“When reviewing a custodial parent’s request to relocate, the court’s primary focus must be on the best interests of the child” (Matter of Giraldo v Gomez, 49 AD3d 645, 645 ; see Matter of Tropea v Tropea, 87 NY2d 727, 739 ; Matter of Hirtz v Hirtz, 108 AD3d 712, 713 ; Matter of Hamed v Hamed, 88 AD3d 791, 791 ; Matter of Said v Said, 61 AD3d 879, 881 ).
“Relocation may be allowed if the custodial parent demonstrates, by a preponderance of the evidence, that the proposed move is in the child’s best interests” (Matter of Steadman v Roumer, 81 AD3d 653, 654 ; see Matter of Hamed v Hamed, 88 AD3d at 791).
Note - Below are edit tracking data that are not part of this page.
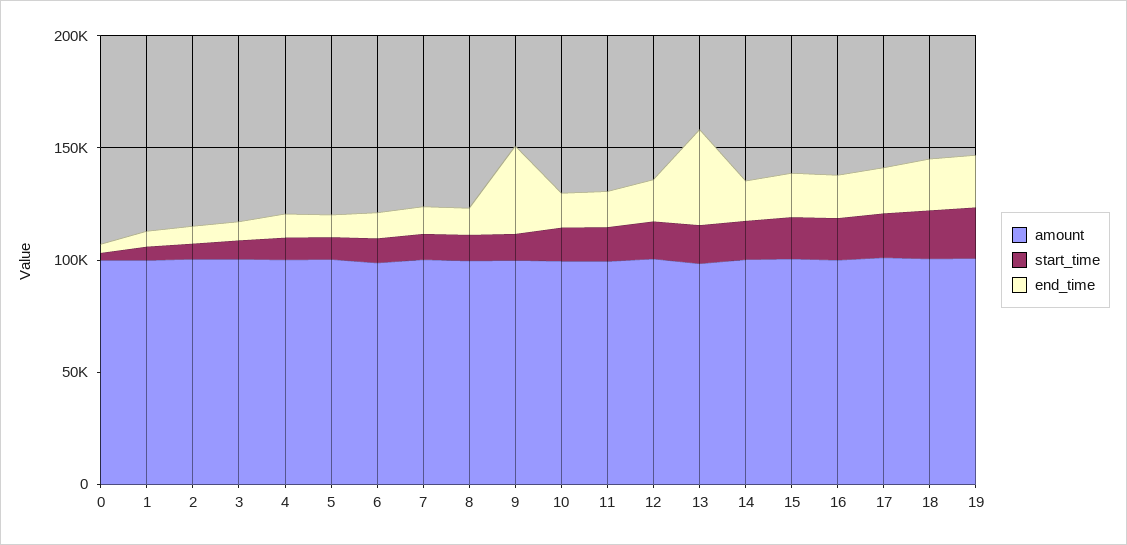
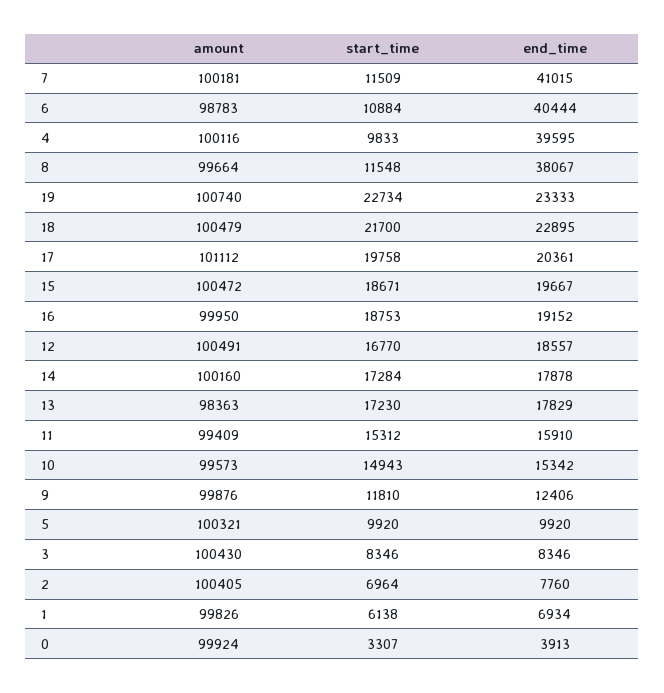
  {
    "amount": {
      "0": 99924,
      "1": 99826,
      "2": 100405,
      "3": 100430,
      "4": 100116,
      "5": 100321,
      "6": 98783,
      "7": 100181,
      "8": 99664,
      "9": 99876,
      "10": 99573,
      "11": 99409,
      "12": 100491,
      "13": 98363,
      "14": 100160,
      "15": 100472,
      "16": 99950,
      "17": 101112,
      "18": 100479,
      "19": 100740
    },
    "start_time": {
      "0": 3307,
      "1": 6138,
      "2": 6964,
      "3": 8346,
      "4": 9833,
      "5": 9920,
      "6": 10884,
      "7": 11509,
      "8": 11548,
      "9": 11810,
      "10": 14943,
      "11": 15312,
      "12": 16770,
      "13": 17230,
      "14": 17284,
      "15": 18671,
      "16": 18753,
      "17": 19758,
      "18": 21700,
      "19": 22734
    },
    "end_time": {
      "0": 3913,
      "1": 6934,
      "2": 7760,
      "3": 8346,
-     "4": 10000,
+     "4": 39595,
      "5": 9920,
-     "6": 10000,
+     "6": 40444,
-     "7": 10000,
+     "7": 41015,
-     "8": 10000,
+     "8": 38067,
-     "9": 40000,
+     "9": 12406,
      "10": 15342,
      "11": 15910,
      "12": 18557,
-     "13": 40000,
+     "13": 17829,
      "14": 17878,
      "15": 19667,
      "16": 19152,
      "17": 20361,
      "18": 22895,
      "19": 23333
    }
  }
“Although each custodial parent’s request for relocation must be decided on its own merits, the factors to be considered include, but are not limited to, each parent’s reasons for seeking or opposing the move, the quality of the relationships between the [child] and each parent, the impact of the move on the quantity and quality of the [child’s] future contact with the noncustodial parent, the degree to which the lives of the custodial parent and the [child] may be enhanced economically, emotionally, and educationally by the move, and the feasibility of preserving the relationship between the noncustodial parent and the [child] through suitable visitation arrangements” (Matter of Said v Said, 61 AD3d at 881; see Matter of Tropea v Tropea, 87 NY2d at 740-741; Matter of Retamozzo v Moyer, 91 AD3d 957, 957-958 ; Matter of Hamed v Hamed, 88 AD3d at 791-792).
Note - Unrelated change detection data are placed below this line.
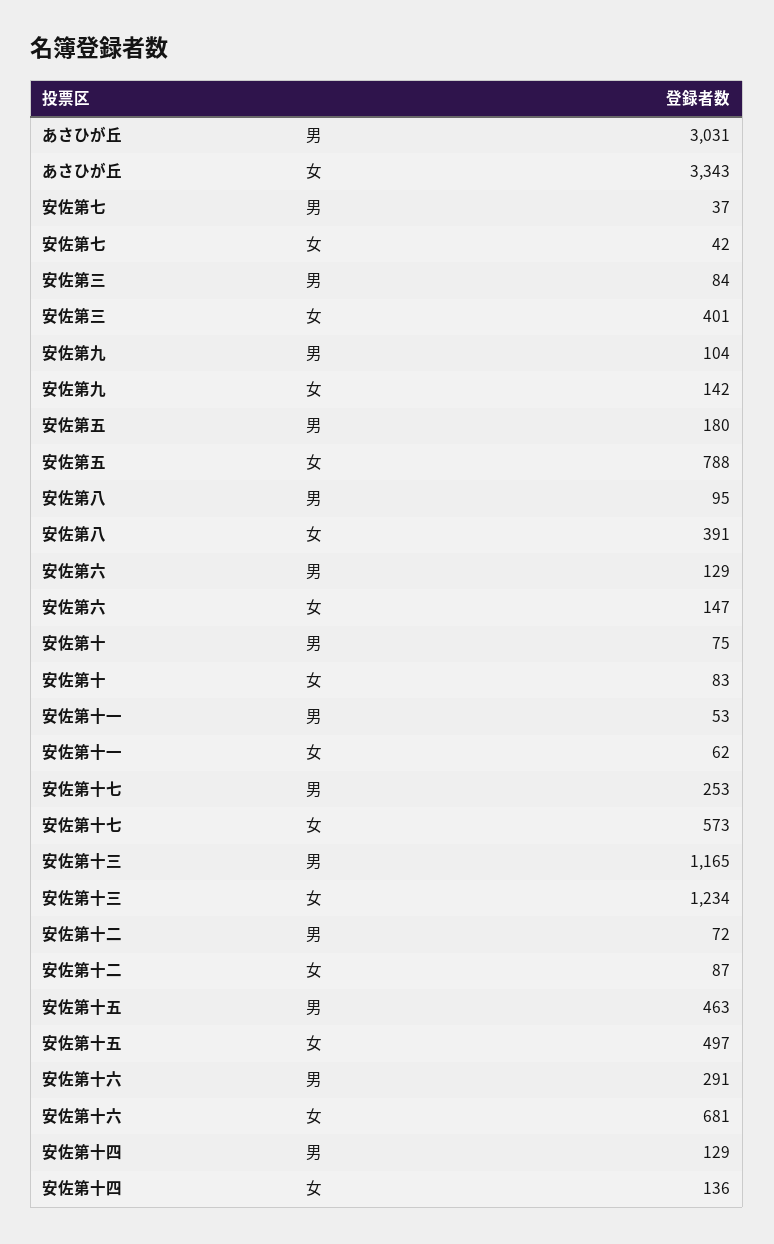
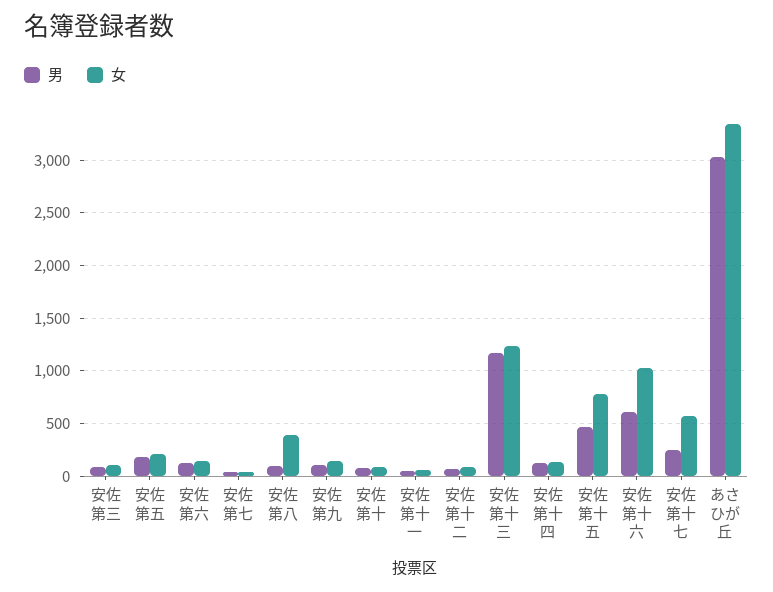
  {
    "男": {
      "あさひが丘": 3031,
      "安佐第七": 37,
      "安佐第三": 84,
      "安佐第九": 104,
      "安佐第五": 180,
      "安佐第八": 95,
      "安佐第六": 129,
      "安佐第十": 75,
      "安佐第十一": 53,
      "安佐第十七": 253,
      "安佐第十三": 1165,
      "安佐第十二": 72,
      "安佐第十五": 463,
-     "安佐第十六": 291,
+     "安佐第十六": 600,
      "安佐第十四": 129
    },
    "女": {
      "あさひが丘": 3343,
      "安佐第七": 42,
-     "安佐第三": 401,
+     "安佐第三": 100,
      "安佐第九": 142,
-     "安佐第五": 788,
+     "安佐第五": 200,
      "安佐第八": 391,
      "安佐第六": 147,
      "安佐第十": 83,
      "安佐第十一": 62,
      "安佐第十七": 573,
      "安佐第十三": 1234,
      "安佐第十二": 87,
-     "安佐第十五": 497,
+     "安佐第十五": 800,
-     "安佐第十六": 681,
+     "安佐第十六": 1000,
      "安佐第十四": 136
    }
  }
In relocation determinations, this Court’s authority is as broad as that of the hearing court (see Matter of Hirtz v Hirtz, 108 AD3d at 713; Matter of Jennings v Yillah-Chow, 84 AD3d 1376, 1377 ). Thus, a relocation determination will not be permitted to stand unless it is supported by a sound and substantial basis in the record (see Matter of Clarke v Boertlein, 82 AD3d 976, 977 ).